‘Effective Altruism’ as utilitarian equivocation.
Summary: The term ‘effective altuist’ invites confusion between ‘the right thing to do’ and ‘the thing that most efficiently promotes welfare.’ I think this creeping utilitarianism is a bad thing, and should at least be made explicit. This is not to accuse anyone of deliberate deception.
Over the last year or so, the term ‘Effective Altruist’ has come into use. I self-identified as one on the LW survey, so I speak as a friend. However, I think there is a very big danger with the terminology.
The term ‘Effective Altruist’ was born out of the need for a label for those people who were willing to dedicate their lives to making the world a better place in rational ways, even if that meant doing counter-intuitive things, like working as an Alaskan truck driver. The previous term, ‘really super awesome hardcore people’, was indeed a little inelegant.
However, ‘Effective Altruist’ has a major problem: it refers to altruism, not ethics. Altruism may be a part of ethics (though the etymology of the term gives some concern), but it is not all there is to ethics. Value is complex. Helping people is good, but so is truth, and justice, and freedom, and beauty, and loyalty, and fairness, and honor, and fraternity, and tradition, and many other things.
A charity that very efficiently promoted beauty and justice, but only inefficiently produced happiness, would probably not be considered an EA organization. A while ago I suggested to [one of the leaders of the Center for Effective Altruism] the creation of a charity to promote promise-keeping. I didn’t claim such a charity would be an optimal way of promoting happiness, and to them, this was sufficient to show 1) that it was not EA—and hence 2) inferior to EA things.
Such thinking involves either a equivocation or a concealed premise. If ‘EA’ is interpreted literally, so ‘the primary/driving goal is to help others’, then something not being EA is insufficient for it to not be the best thing you could do—there is more to ethics and the good, than altruism and promoting welfare. Failure to promote one dimension of the good doesn’t mean you’re not the optimal way of promoting their sum. On the other hand, if ‘EA’ is interpreted broadly, as being concerned with ‘happiness, health, justice, fairness and/or other values’, then merely failing to promote welfare/happiness does not mean a cause is not EA. Much EA discussion, like on the popular facebook group, equivocates between these two meanings.*
...Unless one thought that helping people was all their was to ethics, in which case this is not equivocation. As virtually all of CEA’s leaders are utilitarians, it is plausible that is was the concealed premise in their argument. In this case, there is no equivocation, but a different logical fallacy, that of an omitted premise, has been committed. And we should be just as wary as in the case of equivocation.

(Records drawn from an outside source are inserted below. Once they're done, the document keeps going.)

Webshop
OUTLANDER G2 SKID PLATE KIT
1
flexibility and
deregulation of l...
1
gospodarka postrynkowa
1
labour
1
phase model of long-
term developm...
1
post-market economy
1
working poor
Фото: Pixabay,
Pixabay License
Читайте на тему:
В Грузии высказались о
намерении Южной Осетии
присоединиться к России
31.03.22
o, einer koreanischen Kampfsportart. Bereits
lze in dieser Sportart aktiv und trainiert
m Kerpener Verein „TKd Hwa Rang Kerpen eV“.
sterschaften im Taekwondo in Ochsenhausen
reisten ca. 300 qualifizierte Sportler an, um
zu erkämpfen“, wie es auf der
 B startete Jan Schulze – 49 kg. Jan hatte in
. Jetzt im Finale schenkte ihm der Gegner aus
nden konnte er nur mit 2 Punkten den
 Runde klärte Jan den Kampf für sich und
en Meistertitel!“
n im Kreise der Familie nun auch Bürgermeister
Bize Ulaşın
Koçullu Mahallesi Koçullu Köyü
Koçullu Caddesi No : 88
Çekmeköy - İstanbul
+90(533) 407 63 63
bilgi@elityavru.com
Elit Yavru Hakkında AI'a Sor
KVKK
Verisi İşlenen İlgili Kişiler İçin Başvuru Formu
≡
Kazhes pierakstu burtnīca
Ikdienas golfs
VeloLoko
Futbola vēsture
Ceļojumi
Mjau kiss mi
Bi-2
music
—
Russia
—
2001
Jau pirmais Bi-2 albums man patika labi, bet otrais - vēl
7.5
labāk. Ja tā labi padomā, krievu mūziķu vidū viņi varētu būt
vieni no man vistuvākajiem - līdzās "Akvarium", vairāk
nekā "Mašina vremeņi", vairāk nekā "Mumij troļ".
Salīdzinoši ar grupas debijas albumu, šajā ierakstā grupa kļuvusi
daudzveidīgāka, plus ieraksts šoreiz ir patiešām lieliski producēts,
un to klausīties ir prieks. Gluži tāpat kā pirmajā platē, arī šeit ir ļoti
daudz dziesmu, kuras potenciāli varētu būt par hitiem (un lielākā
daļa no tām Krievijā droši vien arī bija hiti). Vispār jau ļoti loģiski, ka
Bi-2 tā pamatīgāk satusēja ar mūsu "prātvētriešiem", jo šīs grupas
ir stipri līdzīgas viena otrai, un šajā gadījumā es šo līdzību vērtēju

Unfortunately, utilitarianism is false, or at least not obviously true. Something can be the morally best thing to do, while not being EA. Just because some utilitarians have popularized a term which cleverly equivocates between “promotes welfare” and “is the best thing” does not mean we should be taken in. Every fashionable ideology likes to blurr the lines between its goals and its methods (is Socialism about helping the working man or about state ownership of industry? is libertarianism about freedom or low taxes?) in order to make people who agree with the goals forget that there might be other means of achieving them.
There are two options: recognize ‘EA’ as referring to only a subset of morality, or recognize as ‘EA’ actions and organizations that are ethical through ways other than producing welfare/happiness.
* Yes, one might say that promoting X’s honor thereby helped X, and thus there was no distinction. However, I think people who make this argument in theory are unlikely to observe it in practice—I doubt that there will be an EA organisation dedicated to pure retribution, even if it was both extremely cheap to promote and a part of ethics.